EXERCISE DESCRIPTION: Return the following lines word for word, changing nothing.

[Saved entries]
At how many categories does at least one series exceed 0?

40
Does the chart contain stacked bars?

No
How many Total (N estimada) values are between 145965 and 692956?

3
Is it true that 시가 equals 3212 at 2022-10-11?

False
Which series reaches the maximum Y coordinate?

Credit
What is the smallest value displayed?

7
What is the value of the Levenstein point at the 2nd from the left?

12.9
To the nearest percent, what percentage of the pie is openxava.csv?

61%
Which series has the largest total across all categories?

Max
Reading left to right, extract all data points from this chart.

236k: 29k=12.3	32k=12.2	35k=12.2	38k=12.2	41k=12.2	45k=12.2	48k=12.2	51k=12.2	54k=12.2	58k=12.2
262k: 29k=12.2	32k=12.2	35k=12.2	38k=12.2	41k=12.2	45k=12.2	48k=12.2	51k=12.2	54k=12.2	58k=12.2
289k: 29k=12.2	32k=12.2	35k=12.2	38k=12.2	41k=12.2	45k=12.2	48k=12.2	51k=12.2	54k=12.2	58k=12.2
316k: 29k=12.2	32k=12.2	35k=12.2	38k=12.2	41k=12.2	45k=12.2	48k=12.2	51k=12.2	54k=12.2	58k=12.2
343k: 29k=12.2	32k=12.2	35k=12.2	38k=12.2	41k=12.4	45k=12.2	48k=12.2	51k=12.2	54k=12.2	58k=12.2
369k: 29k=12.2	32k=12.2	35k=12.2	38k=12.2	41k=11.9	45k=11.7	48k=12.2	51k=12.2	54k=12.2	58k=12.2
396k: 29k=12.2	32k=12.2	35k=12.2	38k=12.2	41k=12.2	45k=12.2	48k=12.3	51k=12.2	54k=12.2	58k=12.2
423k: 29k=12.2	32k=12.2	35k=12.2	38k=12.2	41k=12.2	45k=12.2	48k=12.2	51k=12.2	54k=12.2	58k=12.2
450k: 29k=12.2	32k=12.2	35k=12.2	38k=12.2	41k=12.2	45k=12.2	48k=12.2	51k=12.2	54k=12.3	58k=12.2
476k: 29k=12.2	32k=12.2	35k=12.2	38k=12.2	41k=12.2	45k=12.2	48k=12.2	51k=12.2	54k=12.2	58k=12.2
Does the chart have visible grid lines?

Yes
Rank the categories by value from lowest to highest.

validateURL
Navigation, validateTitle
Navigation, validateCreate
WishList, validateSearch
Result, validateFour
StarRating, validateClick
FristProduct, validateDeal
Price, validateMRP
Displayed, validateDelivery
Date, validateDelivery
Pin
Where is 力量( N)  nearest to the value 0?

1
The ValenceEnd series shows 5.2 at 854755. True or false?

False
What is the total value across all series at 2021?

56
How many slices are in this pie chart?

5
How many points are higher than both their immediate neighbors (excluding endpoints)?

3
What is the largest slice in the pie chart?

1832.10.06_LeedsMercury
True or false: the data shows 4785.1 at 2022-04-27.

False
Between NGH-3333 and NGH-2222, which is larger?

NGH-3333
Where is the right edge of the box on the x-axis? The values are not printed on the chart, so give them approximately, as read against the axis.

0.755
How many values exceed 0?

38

ANSWER TO THIS PROBLEM:
At how many categories does at least one series exceed 0?

40
Does the chart contain stacked bars?

No
How many Total (N estimada) values are between 145965 and 692956?

3
Is it true that 시가 equals 3212 at 2022-10-11?

False
Which series reaches the maximum Y coordinate?

Credit
What is the smallest value displayed?

7
What is the value of the Levenstein point at the 2nd from the left?

12.9
To the nearest percent, what percentage of the pie is openxava.csv?

61%
Which series has the largest total across all categories?

Max
Reading left to right, extract all data points from this chart.

236k: 29k=12.3	32k=12.2	35k=12.2	38k=12.2	41k=12.2	45k=12.2	48k=12.2	51k=12.2	54k=12.2	58k=12.2
262k: 29k=12.2	32k=12.2	35k=12.2	38k=12.2	41k=12.2	45k=12.2	48k=12.2	51k=12.2	54k=12.2	58k=12.2
289k: 29k=12.2	32k=12.2	35k=12.2	38k=12.2	41k=12.2	45k=12.2	48k=12.2	51k=12.2	54k=12.2	58k=12.2
316k: 29k=12.2	32k=12.2	35k=12.2	38k=12.2	41k=12.2	45k=12.2	48k=12.2	51k=12.2	54k=12.2	58k=12.2
343k: 29k=12.2	32k=12.2	35k=12.2	38k=12.2	41k=12.4	45k=12.2	48k=12.2	51k=12.2	54k=12.2	58k=12.2
369k: 29k=12.2	32k=12.2	35k=12.2	38k=12.2	41k=11.9	45k=11.7	48k=12.2	51k=12.2	54k=12.2	58k=12.2
396k: 29k=12.2	32k=12.2	35k=12.2	38k=12.2	41k=12.2	45k=12.2	48k=12.3	51k=12.2	54k=12.2	58k=12.2
423k: 29k=12.2	32k=12.2	35k=12.2	38k=12.2	41k=12.2	45k=12.2	48k=12.2	51k=12.2	54k=12.2	58k=12.2
450k: 29k=12.2	32k=12.2	35k=12.2	38k=12.2	41k=12.2	45k=12.2	48k=12.2	51k=12.2	54k=12.3	58k=12.2
476k: 29k=12.2	32k=12.2	35k=12.2	38k=12.2	41k=12.2	45k=12.2	48k=12.2	51k=12.2	54k=12.2	58k=12.2
Does the chart have visible grid lines?

Yes
Rank the categories by value from lowest to highest.

validateURL
Navigation, validateTitle
Navigation, validateCreate
WishList, validateSearch
Result, validateFour
StarRating, validateClick
FristProduct, validateDeal
Price, validateMRP
Displayed, validateDelivery
Date, validateDelivery
Pin
Where is 力量( N)  nearest to the value 0?

1
The ValenceEnd series shows 5.2 at 854755. True or false?

False
What is the total value across all series at 2021?

56
How many slices are in this pie chart?

5
How many points are higher than both their immediate neighbors (excluding endpoints)?

3
What is the largest slice in the pie chart?

1832.10.06_LeedsMercury
True or false: the data shows 4785.1 at 2022-04-27.

False
Between NGH-3333 and NGH-2222, which is larger?

NGH-3333
Where is the right edge of the box on the x-axis? The values are not printed on the chart, so give them approximately, as read against the axis.

0.755
How many values exceed 0?

38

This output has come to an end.